We honestly did not care that our minister was a conservative. Almost every white person around us was a Republican, and we found ways to get along. He based his distaste of Clinton on moral and political justifications, but not race. Yet his analysis, religious teachings, and idea of morality clearly did not incorporate the perspectives, experiences, and opinions of the black community or his black parishioners.
His inability to adequately incorporate black life into his sermons made all of us feel unwanted. He was neither malicious nor racist, and his inadequacy with considering and understanding race was just a logical byproduct of living in a religiously and culturally segregated society.
As African Americans in a predominantly white community, we did not have that problem.
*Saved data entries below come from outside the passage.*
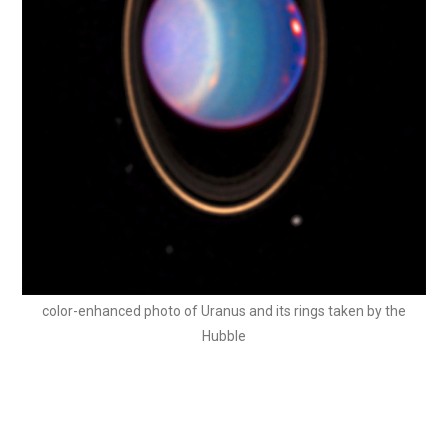
color-enhanced photo of Uranus and its rings taken by the
Hubble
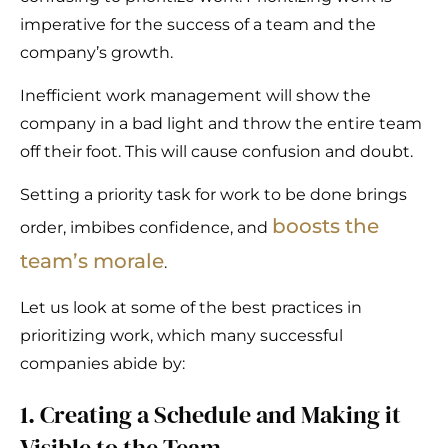
imperative for the success of a team and the
company’s growth.
Inefficient work management will show the
company in a bad light and throw the entire team
off their foot. This will cause confusion and doubt.
Setting a priority task for work to be done brings
boosts the
order, imbibes confidence, and
team’s morale
.
Let us look at some of the best practices in
prioritizing work, which many successful
companies abide by:
1. Creating a Schedule and Making it
Visible to the Team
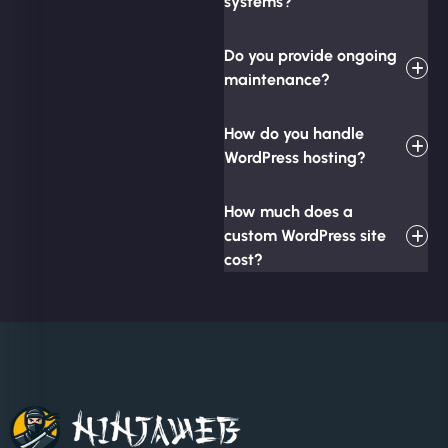
systems?
Do you provide ongoing
maintenance?
How do you handle
WordPress hosting?
How much does a
custom WordPress site
cost?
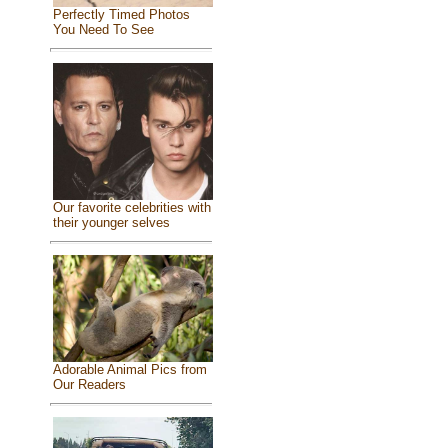
Perfectly Timed Photos
You Need To See
Our favorite celebrities with
their younger selves
Adorable Animal Pics from
Our Readers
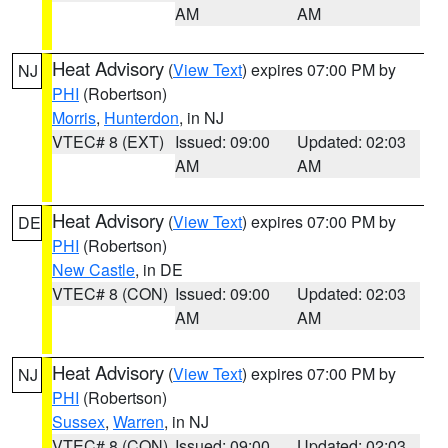
AM
AM
Heat Advisory
(
View Text
) expires 07:00 PM by
NJ
PHI
(Robertson)
Morris
,
Hunterdon
, in NJ
VTEC# 8 (EXT)
Issued: 09:00
Updated: 02:03
AM
AM
Heat Advisory
(
View Text
) expires 07:00 PM by
DE
PHI
(Robertson)
New Castle
, in DE
VTEC# 8 (CON)
Issued: 09:00
Updated: 02:03
AM
AM
Heat Advisory
(
View Text
) expires 07:00 PM by
NJ
PHI
(Robertson)
Sussex
,
Warren
, in NJ
VTEC# 8 (CON)
Issued: 09:00
Updated: 02:03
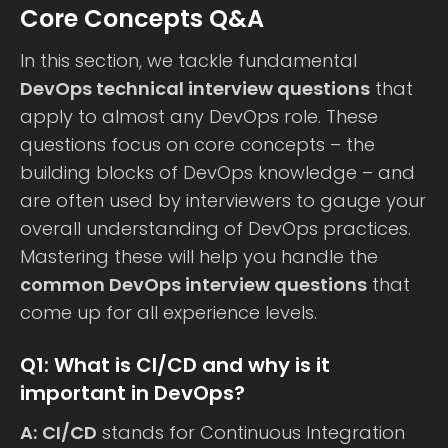
Core Concepts Q&A
In this section, we tackle fundamental
DevOps technical interview questions
that
apply to almost any DevOps role. These
questions focus on core concepts – the
building blocks of DevOps knowledge – and
are often used by interviewers to gauge your
overall understanding of DevOps practices.
Mastering these will help you handle the
common DevOps interview questions
that
come up for all experience levels.
Q1: What is CI/CD and why is it
important in DevOps?
A:
CI/CD
stands for Continuous Integration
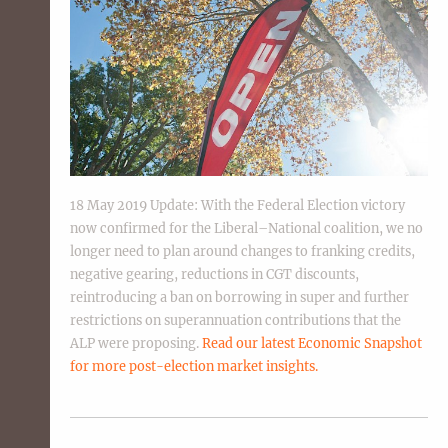
18 May 2019 Update: With the Federal Election victory
now confirmed for the Liberal–National coalition, we no
longer need to plan around changes to franking credits,
negative gearing, reductions in CGT discounts,
reintroducing a ban on borrowing in super and further
restrictions on superannuation contributions that the
ALP were proposing.
Read our latest Economic Snapshot
for more post-election market insights.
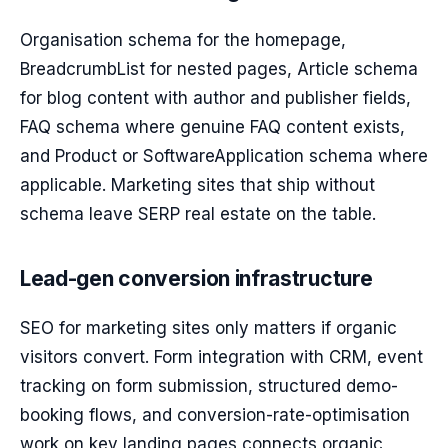
Organisation schema for the homepage,
BreadcrumbList for nested pages, Article schema
for blog content with author and publisher fields,
FAQ schema where genuine FAQ content exists,
and Product or SoftwareApplication schema where
applicable. Marketing sites that ship without
schema leave SERP real estate on the table.
Lead-gen conversion infrastructure
SEO for marketing sites only matters if organic
visitors convert. Form integration with CRM, event
tracking on form submission, structured demo-
booking flows, and conversion-rate-optimisation
work on key landing pages connects organic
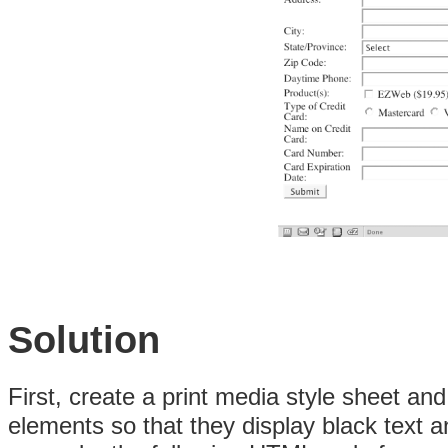
Solution
First, create a print media style sheet an
elements so that they display black text a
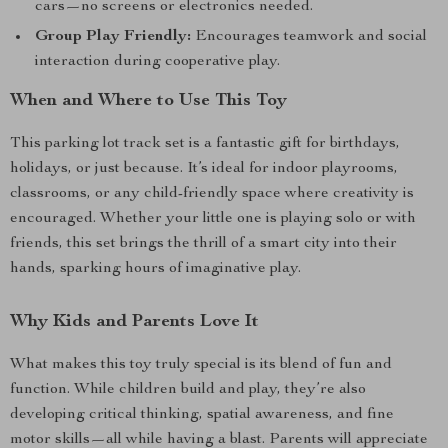
cars—no screens or electronics needed.
Group Play Friendly:
Encourages teamwork and social
interaction during cooperative play.
When and Where to Use This Toy
This parking lot track set is a fantastic gift for birthdays,
holidays, or just because. It’s ideal for indoor playrooms,
classrooms, or any child-friendly space where creativity is
encouraged. Whether your little one is playing solo or with
friends, this set brings the thrill of a smart city into their
hands, sparking hours of imaginative play.
Why Kids and Parents Love It
What makes this toy truly special is its blend of fun and
function. While children build and play, they’re also
developing critical thinking, spatial awareness, and fine
motor skills—all while having a blast. Parents will appreciate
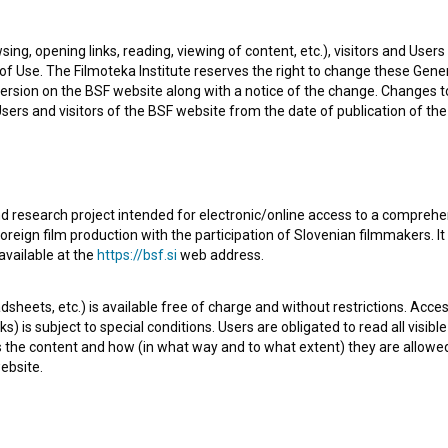
ity. The most well known projects she collaborated on are
sing, opening links, reading, viewing of content, etc.), visitors and Use
(2000)
and
Hiša nasprotij (1998)
.
f Use. The Filmoteka Institute reserves the right to change these Gene
ersion on the BSF website along with a notice of the change. Changes 
 Users and visitors of the BSF website from the date of publication of th
d research project intended for electronic/online access to a comprehe
Check out these related works
oreign film production with the participation of Slovenian filmmakers. It
available at the
https://bsf.si
web address.
sheets, etc.) is available free of charge and without restrictions. Acces
s) is subject to special conditions. Users are obligated to read all visi
s the content and how (in what way and to what extent) they are allowe
ebsite.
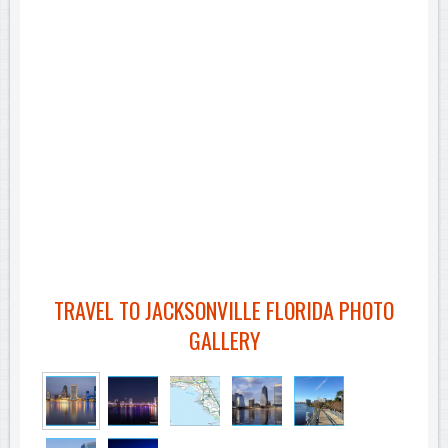
TRAVEL TO JACKSONVILLE FLORIDA PHOTO
GALLERY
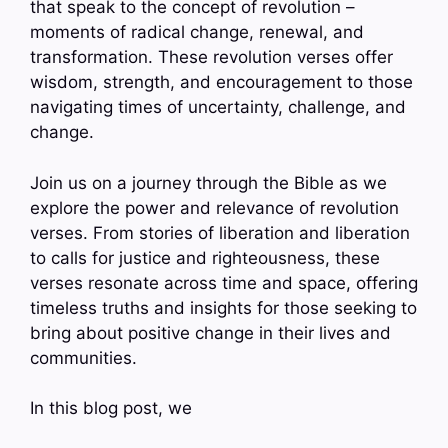
that speak to the concept of revolution –
moments of radical change, renewal, and
transformation. These revolution verses offer
wisdom, strength, and encouragement to those
navigating times of uncertainty, challenge, and
change.
Join us on a journey through the Bible as we
explore the power and relevance of revolution
verses. From stories of liberation and liberation
to calls for justice and righteousness, these
verses resonate across time and space, offering
timeless truths and insights for those seeking to
bring about positive change in their lives and
communities.
In this blog post, we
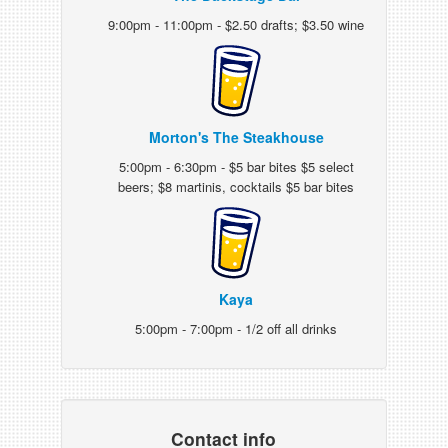
9:00pm - 11:00pm - $2.50 drafts; $3.50 wine
Morton's The Steakhouse
5:00pm - 6:30pm - $5 bar bites $5 select
beers; $8 martinis, cocktails $5 bar bites
Kaya
5:00pm - 7:00pm - 1/2 off all drinks
Contact info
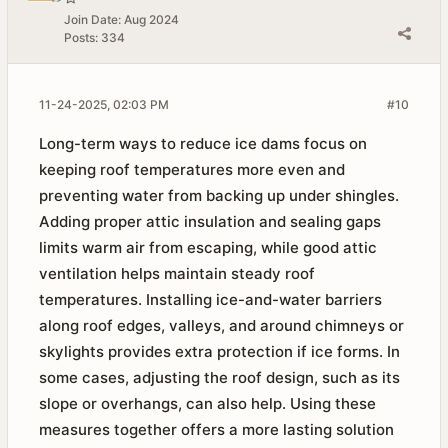
Join Date:
Aug 2024
Posts:
334
11-24-2025, 02:03 PM
#10
Long-term ways to reduce ice dams focus on
keeping roof temperatures more even and
preventing water from backing up under shingles.
Adding proper attic insulation and sealing gaps
limits warm air from escaping, while good attic
ventilation helps maintain steady roof
temperatures. Installing ice-and-water barriers
along roof edges, valleys, and around chimneys or
skylights provides extra protection if ice forms. In
some cases, adjusting the roof design, such as its
slope or overhangs, can also help. Using these
measures together offers a more lasting solution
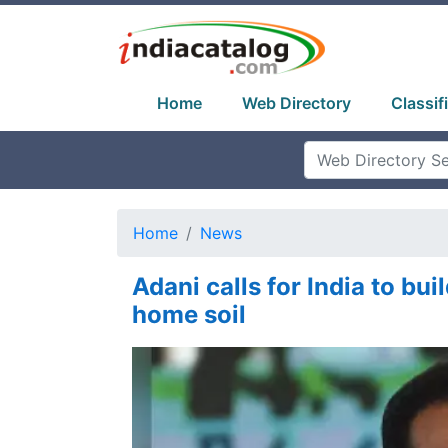
Home
Web Directory
Classif
Home
News
Adani calls for India to bui
home soil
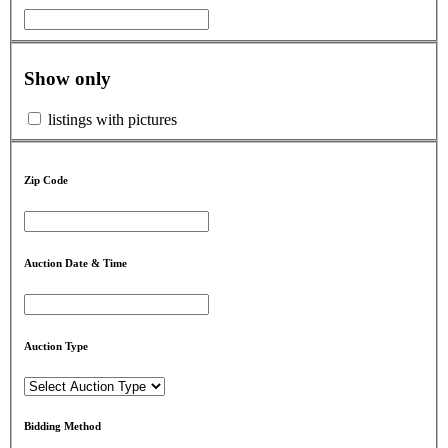
Show only
listings with pictures
Zip Code
Auction Date & Time
Auction Type
Bidding Method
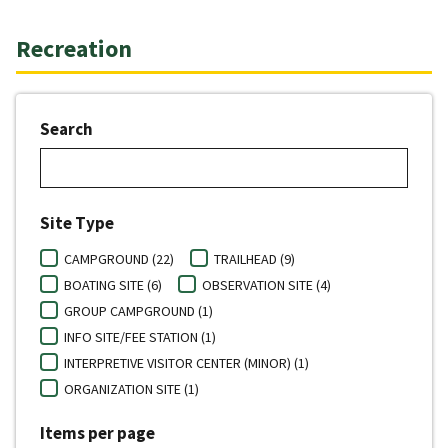
Recreation
Search
Site Type
CAMPGROUND (22)
TRAILHEAD (9)
BOATING SITE (6)
OBSERVATION SITE (4)
GROUP CAMPGROUND (1)
INFO SITE/FEE STATION (1)
INTERPRETIVE VISITOR CENTER (MINOR) (1)
ORGANIZATION SITE (1)
Items per page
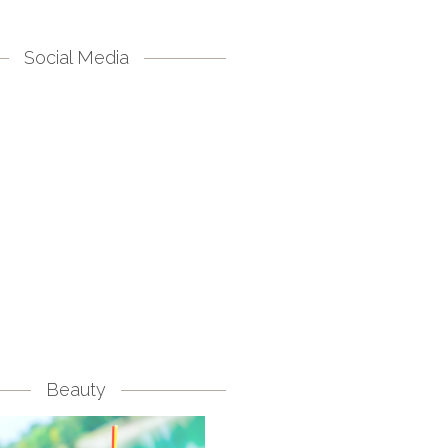
Social Media
Beauty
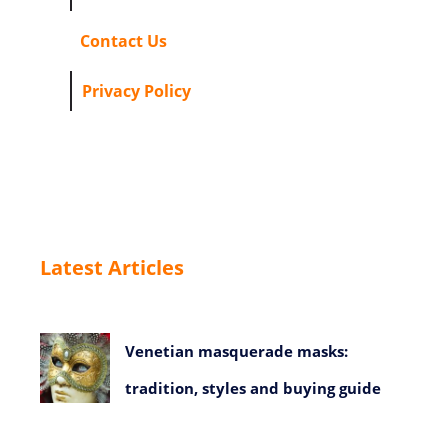
Contact Us
Privacy Policy
Latest Articles
Venetian masquerade masks:
tradition, styles and buying guide
July 23, 2026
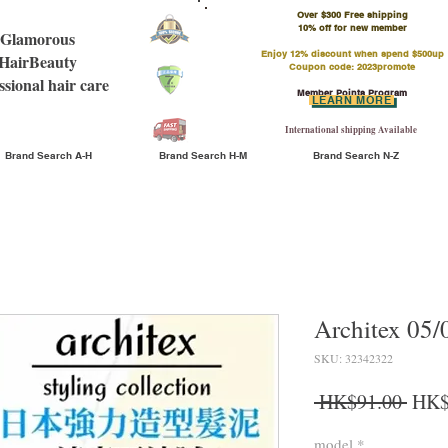
Over $300 Free shipping
​10% off for new member
Glamorous
Enjoy 12% discount when spend $500up
HairBeauty
Coupon code: 2023promote
ssional hair care
Member Points Program
LEARN MORE
International shipping Available
Brand Search A-H
Brand Search H-M
Brand Search N-Z
Architex 05/
SKU: 32342322
Regu
 HK$91.00 
HK$
model
*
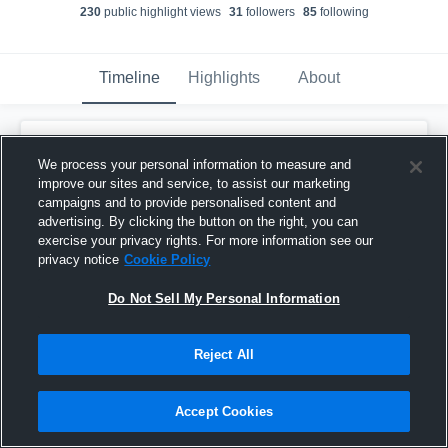
230
public highlight view
s
31
follower
s
85
following
Timeline
Highlights
About
Masen Drink
updated their profile picture.
We process your personal information to measure and
November 3rd, 2018
improve our sites and service, to assist our marketing
campaigns and to provide personalised content and
advertising. By clicking the button on the right, you can
exercise your privacy rights. For more information see our
privacy notice
Cookie Policy
Do Not Sell My Personal Information
Reject All
Accept Cookies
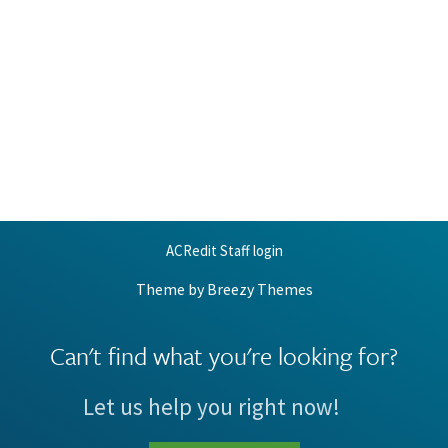
ACRedit Staff login
Theme by
Breezy Themes
Can't find what you're looking for?
Let us help you right now!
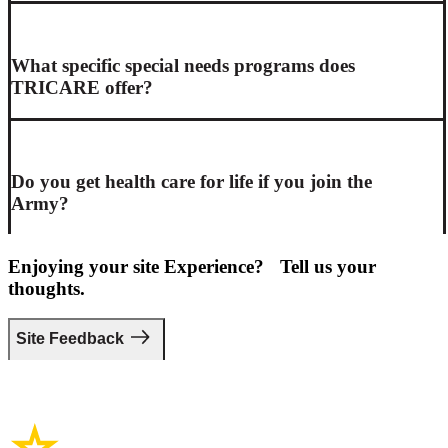
What specific special needs programs does
TRICARE offer?
Do you get health care for life if you join the
Army?
Enjoying your site Experience? Tell us your
thoughts.
Site Feedback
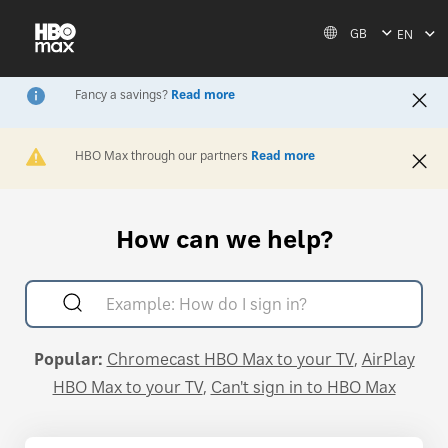
GB
EN
Fancy a savings?
Read more
Sign up for the Saver plan at HBOMax.com to enjoy HBO
Max entertainment and TNT Sports bundled together. For
plan info, go to
help.hbomax.com/plans
.
Read less
HBO Max through our partners
Read more
Activate HBO Max via your internet, mobile, or TV provider
so you can stream everything available on HBO Max. Then,
download the HBO Max app or stream on HBOMax.com.
Find out more at
help.hbomax.com/activate
.
Read less
How can we help?
Popular:
Chromecast HBO Max to your TV
AirPlay
HBO Max to your TV
Can't sign in to HBO Max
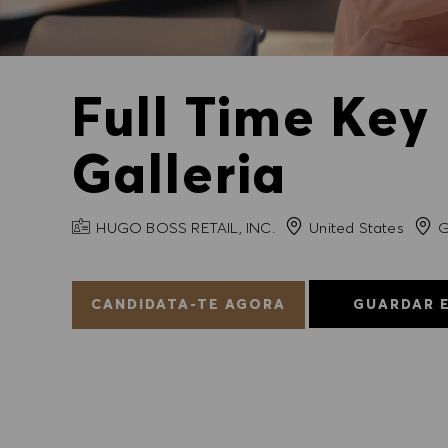
Full Time Key
Galleria
NOME DA EMPRESA
Cida
HUGO BOSS RETAIL, INC.
United States
G
CANDIDATA-TE AGORA
GUARDAR 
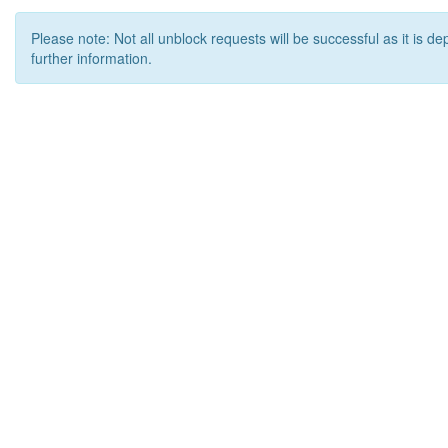
Please note: Not all unblock requests will be successful as it is d
further information.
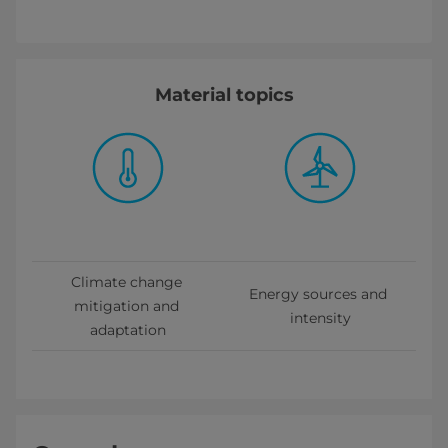
Material topics
Climate change 
Energy sources and 
mitigation and 
intensity
adaptation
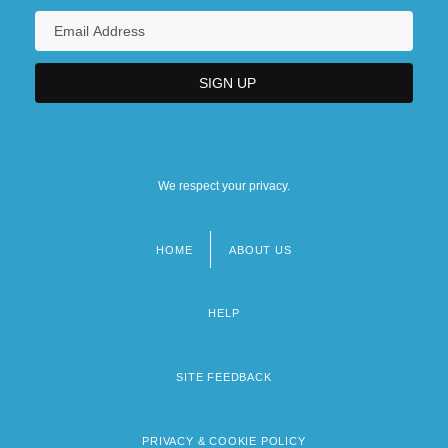
We respect your privacy.
HOME
ABOUT US
Footer
menu
HELP
SITE FEEDBACK
PRIVACY & COOKIE POLICY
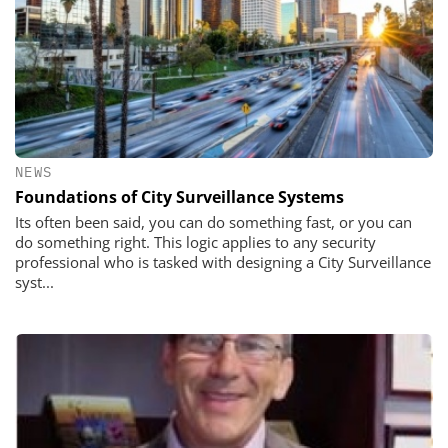
NEWS
Foundations of City Surveillance Systems
Its often been said, you can do something fast, or you can
do something right. This logic applies to any security
professional who is tasked with designing a City Surveillance
syst...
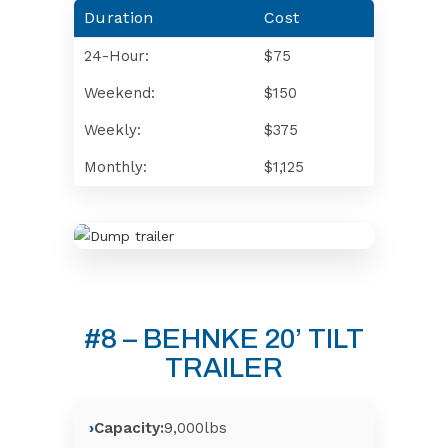
Duration
Cost
24-Hour:
$75
Weekend:
$150
Weekly:
$375
Monthly:
$1,125
#8 – BEHNKE 20’ TILT
TRAILER
Capacity:
9,000lbs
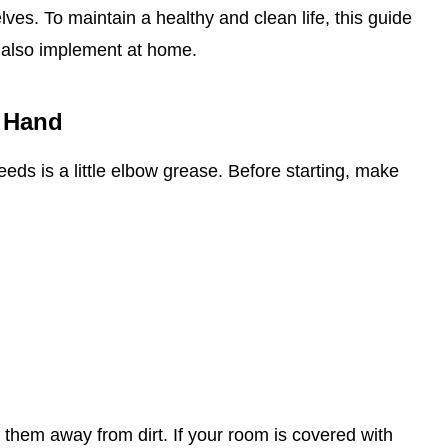
es. To maintain a healthy and clean life, this guide
 also implement at home.
 Hand
 needs is a little elbow grease. Before starting, make
 them away from dirt. If your room is covered with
We constantly thought about the experiences of our white neighbors as we searched for common ground in attempts to be neighborly and build a strong, diverse community inside and outside the church.
Throughout the South, the cultural onus has always been on African Americans to adopt white ideals with little to no expectation of reciprocity. This inequality influences every aspect of society, including the church.
By the start of the 2000 presidential election, the three of us were on our last legs at the church. Every Sunday, we’d quietly hope and pray that he would stop telling us to vote for George W. Bush because Bush was supposedly a good Christian as he lambasted Clinton and Al Gore: Gore was guilty by association. Soon thereafter my family and many of the other black families also left the church.
This same dynamic is happening today with white evangelicals and the African Americans who attend their churches. The progress of Barack Obama facilitated this push toward integration. And Trump’s racially divisive rhetoric and outreach to the evangelical community has inclined ministers to both discuss politics in the pulpit and espouse beliefs that run counter to their black members’. The moral authority of white evangelicals has disappeared in the eyes of black and countless other Americans.
The harsh reality of today’s black evangelical exodus, and the smaller but similar one from 20 years ago, is that white Southern society has always intended for churches to be segregated, and progress makes this racially oppressive status quo abundantly clear.
White evangelicals have thrived in a vacuum devoid of black parishioners, and until recently, they took extraordinary measures to ensure that their churches remained segregated. Throughout Southern history whites forcefully prevented blacks from worshipping alongside them. The few pre-Civil War “integrated” churches required blacks to sit in the back. And during Reconstruction, when blacks demanded representation or the opportunity to preach from the pulpit in these “integrated” churches, the white members either left or forced out the black worshippers. This forced segregation remained the norm until the 1960s.
My dad grew up in Alabama during Jim Crow and the civil rights era, so he’s seen the Ku Klux Klan and everyday whites terrorize black church goers, and he grew up in a segregated worshipping environment. For him Saturday—when you get your haircut at the barbershop for church—and Sunday were the two greatest refuges from white oppression, when he and his friends could relax and worship without the threat of white terror.
Not surprisingly, African Americans would spend the entire day at the barbershop or church to seek sanctuary. My dad has always attended a predominantly black church and still spends most of Sunday at his church.
Honestly, the convenience of a shorter sermon at an integrated church as we attempted to build bridges with our white neighbors appealed to my mother, my sister, and me until the futility of that endeavor became clear.
Today’s exodus doesn’t show only how divisive Trump has made our society, but instead, how divided it has always been.